So you've noticed that options can be complicated – not to mention program arguments. Some options have values and others don't. Some are short, others long. How do you figure out what kinds of functions a command (or NGS tool) offers? You need help!

--help option

Many (but not all) built-in shell commands will give you some help if you provide the long --help option. This can often be many pages, so you'll probably want to pipe the output to a pager like more. This is most useful to remind yourself what the name of that dang option was, assuming you know something about it.

-h or -? options

The -h and -? options are similar to --help. If --help doesn't work, try -h. or -?. Again, output can be lengthy and best used if you already have an idea what the program does.

just type the program name

Many 3rd party tools will provide extensive usage information if you just type the program name then hit Enter.

For example:

Use the program name alone as a command to get help

module load bwa
bwa

Produces something like this:

bwa top-level help information

Program: bwa (alignment via Burrows-Wheeler transformation)
Version: 0.7.7-r441
Contact: Heng Li <lh3@sanger.ac.uk>

Usage:   bwa <command> [options]

Command: index         index sequences in the FASTA format
         mem           BWA-MEM algorithm
         fastmap       identify super-maximal exact matches
         pemerge       merge overlapping paired ends (EXPERIMENTAL)
         aln           gapped/ungapped alignment
         samse         generate alignment (single ended)
         sampe         generate alignment (paired ended)
         bwasw         BWA-SW for long queries

         fa2pac        convert FASTA to PAC format
         pac2bwt       generate BWT from PAC
         pac2bwtgen    alternative algorithm for generating BWT
         bwtupdate     update .bwt to the new format
         bwt2sa        generate SA from BWT and Occ

Note: To use BWA, you need to first index the genome with `bwa index'.
      There are three alignment algorithms in BWA: `mem', `bwasw', and
      `aln/samse/sampe'. If you are not sure which to use, try `bwa mem'
      first. Please `man ./bwa.1' for the manual.

Notice that bwa, like many NGS programs, is written as a set of sub-commands. This top-level help displays the sub-commands available. You then type bwa <command> to see help for the sub-command:

Get help on bwa index

bwa index

Displays something like this:

bwa top-level help information

Usage:   bwa index [-a bwtsw|is] [-c] <in.fasta>
Options: -a STR    BWT construction algorithm: bwtsw or is [auto]
         -p STR    prefix of the index [same as fasta name]
         -6        index files named as <in.fasta>.64.* instead of <in.fasta>.*
Warning: `-a bwtsw' does not work for short genomes, while `-a is' and
         `-a div' do not work not for long genomes. Please choose `-a'
         according to the length of the genome.

Google

If you don't already know much about a command (or NGS tool), just Google it! Try something like "bwa manual" or "rsync man page". Many tools have websites that combine tool overviews with detailed option help. Even for built-in Linux commands, you're likely to get hits of a tutorial style, which are more useful when you're getting started.

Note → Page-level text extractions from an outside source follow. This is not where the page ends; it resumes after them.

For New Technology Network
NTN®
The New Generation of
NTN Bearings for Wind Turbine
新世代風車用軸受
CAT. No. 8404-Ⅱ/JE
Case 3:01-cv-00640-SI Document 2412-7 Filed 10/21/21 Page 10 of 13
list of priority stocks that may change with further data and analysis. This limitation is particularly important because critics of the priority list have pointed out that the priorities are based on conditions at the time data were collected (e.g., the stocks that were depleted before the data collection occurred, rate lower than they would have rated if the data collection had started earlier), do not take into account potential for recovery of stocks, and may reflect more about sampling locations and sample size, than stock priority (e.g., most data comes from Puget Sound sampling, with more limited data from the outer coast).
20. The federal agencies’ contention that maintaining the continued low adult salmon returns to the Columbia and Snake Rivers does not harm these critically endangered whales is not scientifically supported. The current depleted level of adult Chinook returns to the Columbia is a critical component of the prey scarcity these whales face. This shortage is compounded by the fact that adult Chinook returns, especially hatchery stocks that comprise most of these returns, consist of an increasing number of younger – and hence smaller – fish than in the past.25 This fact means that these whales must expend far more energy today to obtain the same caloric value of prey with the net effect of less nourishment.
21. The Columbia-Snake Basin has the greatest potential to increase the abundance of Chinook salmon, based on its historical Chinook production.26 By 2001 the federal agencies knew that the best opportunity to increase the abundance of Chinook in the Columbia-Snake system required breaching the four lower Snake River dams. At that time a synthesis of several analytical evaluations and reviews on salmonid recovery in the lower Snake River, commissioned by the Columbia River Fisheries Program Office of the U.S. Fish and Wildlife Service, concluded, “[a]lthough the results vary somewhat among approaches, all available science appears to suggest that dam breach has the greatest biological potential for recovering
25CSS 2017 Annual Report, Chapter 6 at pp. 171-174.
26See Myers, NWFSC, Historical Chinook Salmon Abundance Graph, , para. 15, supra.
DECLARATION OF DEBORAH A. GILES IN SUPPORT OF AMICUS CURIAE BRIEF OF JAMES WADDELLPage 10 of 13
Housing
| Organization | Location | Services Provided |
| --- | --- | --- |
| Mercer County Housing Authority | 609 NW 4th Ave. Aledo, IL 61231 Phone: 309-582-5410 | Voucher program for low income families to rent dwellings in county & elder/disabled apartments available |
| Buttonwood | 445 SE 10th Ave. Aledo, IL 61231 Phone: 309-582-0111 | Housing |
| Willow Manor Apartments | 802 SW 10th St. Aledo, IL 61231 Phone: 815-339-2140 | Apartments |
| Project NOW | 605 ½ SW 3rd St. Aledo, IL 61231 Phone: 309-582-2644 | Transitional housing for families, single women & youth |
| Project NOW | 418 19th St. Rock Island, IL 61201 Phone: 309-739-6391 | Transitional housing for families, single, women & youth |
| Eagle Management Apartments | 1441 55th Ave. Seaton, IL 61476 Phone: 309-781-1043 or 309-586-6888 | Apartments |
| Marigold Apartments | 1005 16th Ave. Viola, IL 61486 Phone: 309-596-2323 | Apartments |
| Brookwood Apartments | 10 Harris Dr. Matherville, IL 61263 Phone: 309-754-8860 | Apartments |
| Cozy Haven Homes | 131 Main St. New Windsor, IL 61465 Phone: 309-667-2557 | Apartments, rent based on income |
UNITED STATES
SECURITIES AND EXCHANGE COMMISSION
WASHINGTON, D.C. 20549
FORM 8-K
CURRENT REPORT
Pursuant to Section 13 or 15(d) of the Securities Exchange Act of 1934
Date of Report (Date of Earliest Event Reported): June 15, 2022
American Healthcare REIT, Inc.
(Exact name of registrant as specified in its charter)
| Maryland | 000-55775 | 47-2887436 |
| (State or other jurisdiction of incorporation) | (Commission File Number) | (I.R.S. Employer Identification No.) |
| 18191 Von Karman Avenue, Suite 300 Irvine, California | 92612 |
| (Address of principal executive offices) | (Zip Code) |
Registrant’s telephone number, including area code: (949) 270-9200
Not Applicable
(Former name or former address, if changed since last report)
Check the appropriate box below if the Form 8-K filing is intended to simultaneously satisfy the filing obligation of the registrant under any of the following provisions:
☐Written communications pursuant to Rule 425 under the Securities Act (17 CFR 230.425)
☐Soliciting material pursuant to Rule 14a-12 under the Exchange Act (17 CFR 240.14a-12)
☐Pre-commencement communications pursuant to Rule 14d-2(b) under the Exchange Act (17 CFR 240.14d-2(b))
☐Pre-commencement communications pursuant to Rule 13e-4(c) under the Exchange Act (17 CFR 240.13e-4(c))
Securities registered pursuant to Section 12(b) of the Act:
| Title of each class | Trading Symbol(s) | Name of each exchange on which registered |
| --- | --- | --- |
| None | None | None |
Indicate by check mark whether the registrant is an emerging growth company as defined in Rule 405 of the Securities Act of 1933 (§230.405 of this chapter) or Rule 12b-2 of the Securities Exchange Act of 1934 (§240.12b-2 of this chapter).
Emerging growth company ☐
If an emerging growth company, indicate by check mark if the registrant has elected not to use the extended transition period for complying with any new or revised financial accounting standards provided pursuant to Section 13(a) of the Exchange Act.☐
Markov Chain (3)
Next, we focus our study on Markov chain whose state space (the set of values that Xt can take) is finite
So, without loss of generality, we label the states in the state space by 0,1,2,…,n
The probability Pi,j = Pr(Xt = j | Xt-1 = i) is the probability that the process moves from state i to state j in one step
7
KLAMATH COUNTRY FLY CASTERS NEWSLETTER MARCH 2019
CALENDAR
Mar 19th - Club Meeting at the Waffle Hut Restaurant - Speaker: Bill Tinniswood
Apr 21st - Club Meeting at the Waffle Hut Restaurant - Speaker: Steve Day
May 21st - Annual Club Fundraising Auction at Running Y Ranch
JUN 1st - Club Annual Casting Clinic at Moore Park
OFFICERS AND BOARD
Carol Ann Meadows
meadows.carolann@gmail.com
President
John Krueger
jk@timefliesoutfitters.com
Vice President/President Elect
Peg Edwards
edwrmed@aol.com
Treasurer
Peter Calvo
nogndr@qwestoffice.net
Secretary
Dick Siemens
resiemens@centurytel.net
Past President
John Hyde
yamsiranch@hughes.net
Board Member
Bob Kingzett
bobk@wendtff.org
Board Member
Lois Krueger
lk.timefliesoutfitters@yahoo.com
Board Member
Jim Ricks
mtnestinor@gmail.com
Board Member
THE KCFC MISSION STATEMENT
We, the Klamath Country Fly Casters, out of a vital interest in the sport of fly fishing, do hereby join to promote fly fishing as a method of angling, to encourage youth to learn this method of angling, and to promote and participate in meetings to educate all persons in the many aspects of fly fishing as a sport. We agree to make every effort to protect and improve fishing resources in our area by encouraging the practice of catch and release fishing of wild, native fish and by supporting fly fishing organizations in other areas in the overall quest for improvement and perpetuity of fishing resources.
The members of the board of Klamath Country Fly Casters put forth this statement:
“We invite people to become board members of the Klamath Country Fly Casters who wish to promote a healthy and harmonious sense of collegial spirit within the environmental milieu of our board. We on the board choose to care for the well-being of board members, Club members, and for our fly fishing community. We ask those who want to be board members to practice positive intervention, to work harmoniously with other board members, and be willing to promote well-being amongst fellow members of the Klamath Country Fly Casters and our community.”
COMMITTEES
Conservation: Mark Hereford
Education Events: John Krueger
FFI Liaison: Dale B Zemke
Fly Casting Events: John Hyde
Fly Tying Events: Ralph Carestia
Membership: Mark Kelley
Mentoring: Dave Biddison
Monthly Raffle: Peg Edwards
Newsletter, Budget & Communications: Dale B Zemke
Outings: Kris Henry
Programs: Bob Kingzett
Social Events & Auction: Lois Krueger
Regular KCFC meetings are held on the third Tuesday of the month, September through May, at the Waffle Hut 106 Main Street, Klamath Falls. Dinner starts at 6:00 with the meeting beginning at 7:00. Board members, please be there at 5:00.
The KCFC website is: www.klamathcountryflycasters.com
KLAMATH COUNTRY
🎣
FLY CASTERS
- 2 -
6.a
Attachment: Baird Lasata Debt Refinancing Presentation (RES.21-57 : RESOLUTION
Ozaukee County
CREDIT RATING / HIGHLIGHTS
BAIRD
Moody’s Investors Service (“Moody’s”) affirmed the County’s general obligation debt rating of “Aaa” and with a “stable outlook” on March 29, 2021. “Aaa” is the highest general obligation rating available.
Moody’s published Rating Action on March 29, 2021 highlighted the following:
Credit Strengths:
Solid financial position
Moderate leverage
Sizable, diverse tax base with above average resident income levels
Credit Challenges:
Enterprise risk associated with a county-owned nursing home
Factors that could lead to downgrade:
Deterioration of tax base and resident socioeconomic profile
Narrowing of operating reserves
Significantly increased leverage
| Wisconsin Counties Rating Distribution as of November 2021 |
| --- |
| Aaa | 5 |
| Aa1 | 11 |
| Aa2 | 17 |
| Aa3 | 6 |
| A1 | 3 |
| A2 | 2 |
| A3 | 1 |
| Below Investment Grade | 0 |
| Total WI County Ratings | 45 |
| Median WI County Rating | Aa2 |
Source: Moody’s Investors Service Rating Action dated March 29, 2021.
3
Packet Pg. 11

And it's so much easier to read things in a nice web browser!

man pages

Linux has had built-in help files since the mid-1500's, way before Macs or PCs thought of such things. They're called man pages (short for manual).

For example, man intro will give you an introduction to all user commands.

man pages will detail all options available – in excruciating detail (unless there's no man page ), so the manual system has its own built-in pager. The pager is sort of like less, but not quite the same (why make it easy?). We recommend man pages only for advanced users.

Basic linux commands you need to know

Here's a copy of the cheat sheet we passed out.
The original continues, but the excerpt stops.